Jeffrey Melnick and Rachel Lee Rubin

present

Creepy Crawling:
Charles Manson and the Many Lives of America's Most Infamous Family

and

Merle Haggard's Okie from Muskogee (33 1/3)

This event includes a book signing

Date

Oct
26
Friday
October 26, 2018
3:00 PM ET

Location

Harvard Book Store
1256 Massachusetts Ave., Cambridge, MA 02138

Tickets

This event is free; no tickets are required.

Harvard Book Store welcomes UMass Boston professors JEFFREY MELNICK and RACHEL LEE RUBIN for a discussion of 1969 culture and counterculture—featuring their new books, Creepy Crawling: Charles Manson and the Many Lives of America's Most Infamous Family and Merle Haggard's Okie from Muskogee (33 1/3).

About Creepy Crawling

"Creepy crawling" was the Manson Family's practice of secretly entering someone's home and, without harming anyone, leaving only a trace of evidence that they had been there, some reminder that the sanctity of the private home had been breached. Now, author Jeffrey Melnick reveals just how much the Family creepy crawled their way through Los Angeles in the sixties and then on through American social, political, and cultural life for close to fifty years, firmly lodging themselves in our minds.

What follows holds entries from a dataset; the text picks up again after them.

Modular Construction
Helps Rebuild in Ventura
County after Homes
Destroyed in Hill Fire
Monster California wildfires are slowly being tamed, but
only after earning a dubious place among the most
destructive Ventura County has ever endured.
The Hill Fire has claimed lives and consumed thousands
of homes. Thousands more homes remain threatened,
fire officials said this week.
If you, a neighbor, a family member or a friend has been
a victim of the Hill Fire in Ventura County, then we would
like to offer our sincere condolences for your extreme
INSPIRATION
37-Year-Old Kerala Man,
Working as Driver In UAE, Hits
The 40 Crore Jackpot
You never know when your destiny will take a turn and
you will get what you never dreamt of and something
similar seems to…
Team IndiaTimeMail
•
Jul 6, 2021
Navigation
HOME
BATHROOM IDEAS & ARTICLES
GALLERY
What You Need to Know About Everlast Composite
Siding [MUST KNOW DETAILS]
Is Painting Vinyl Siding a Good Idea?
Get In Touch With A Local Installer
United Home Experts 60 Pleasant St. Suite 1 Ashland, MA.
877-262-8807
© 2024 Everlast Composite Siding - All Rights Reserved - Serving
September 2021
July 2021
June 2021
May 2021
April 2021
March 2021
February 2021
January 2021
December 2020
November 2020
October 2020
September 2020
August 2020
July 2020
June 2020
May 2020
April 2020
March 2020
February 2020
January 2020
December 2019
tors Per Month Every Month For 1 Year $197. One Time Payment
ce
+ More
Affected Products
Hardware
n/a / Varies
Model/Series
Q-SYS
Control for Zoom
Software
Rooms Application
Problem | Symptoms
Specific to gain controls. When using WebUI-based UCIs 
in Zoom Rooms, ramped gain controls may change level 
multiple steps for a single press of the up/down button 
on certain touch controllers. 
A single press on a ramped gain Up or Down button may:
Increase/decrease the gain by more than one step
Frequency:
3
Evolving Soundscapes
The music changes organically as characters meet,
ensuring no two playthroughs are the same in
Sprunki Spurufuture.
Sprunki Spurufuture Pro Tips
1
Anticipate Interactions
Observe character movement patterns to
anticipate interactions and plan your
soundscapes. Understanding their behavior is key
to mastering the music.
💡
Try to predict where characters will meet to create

Even now, it is almost impossible to discuss the sixties, teenage runaways, sexuality, drugs, music, California, and even the concept of family without referencing Manson and his "girls." Not just another history of Charles Manson, Creepy Crawling explores how the Family wasn't so much one of outsiders but emblematic of the Los Angeles counterculture freak scene, and how Manson worked to connect himself to the mainstream of the time.

Ever since they spent two nights killing seven residents of Los Angeles—what we now know as the "Tate-LaBianca murders”—the Manson family has rarely slipped from the American radar for long. From Emma Cline's The Girls to the recent TV show Aquarius, the family continues to find an audience. What is it about Charles Manson and his family that captivates us still? Author Jeffrey Melnick sets out to answer this question in this fascinating and compulsively readable cultural history of the Family and their influence from 1969 to the November 2017 death in prison of Charles Manson, himself, and beyond.

About Okie from Muskogee

Every now and then, a song inspires a cultural conversation that ends up looking like a brawl. Merle Haggard's Okie from Muskogee, released in 1969, is a prime example of that important role of popular music. Okie immediately helped to frame an ongoing discussion about region and class, pride and politics, culture and counterculture. But the conversation around the song, useful as it was, drowned out the song itself, not to mention the other songs on the live album-named for Okie and performed in Muskogee-that Haggard has carefully chosen to frame what has turned out to be his most famous song.

What are the internal clues for gleaning the intended meaning of Okie? What is the pay-off of the anti-fandom that Okie sparked (and continues to spark) in some quarters? How has the song come to be a shorthand for expressing all manner of anti-working class attitudes? What was Haggard's artistic path to that stage in Oklahoma, and how did he come to shape the industry so profoundly at the moment when urban country singers were playing a major role on the American social and political landscape?

Jeffrey Melnick
Jeffrey Melnick

Jeffrey Melnick

Jeffrey Melnick has been thinking about the Manson Family since first encountering the book and mini-series Helter Skelter in the 1970s. Melnick is a professor at University of Massachusetts Boston and the author of 9/11 Culture: America Under Construction (Wiley-Blackwell, 2009), Black-Jewish Relations on Trial (University Press of Mississippi, 2000), and A Right to Sing the Blues (Harvard University Press, 1999). He lives in Cambridge, Massachusetts.

Rachel Lee Rubin
Rachel Lee Rubin

Rachel Lee Rubin

Rachel Lee Rubin is Professor of American Studies at the University of Massachusetts Boston, USA, and Director of the Center for the Study of Humanities, Culture, and Society. She has published and taught extensively on popular music, popular culture, and culture of the American left. Rubin is a regular media commentator on popular culture and public affairs.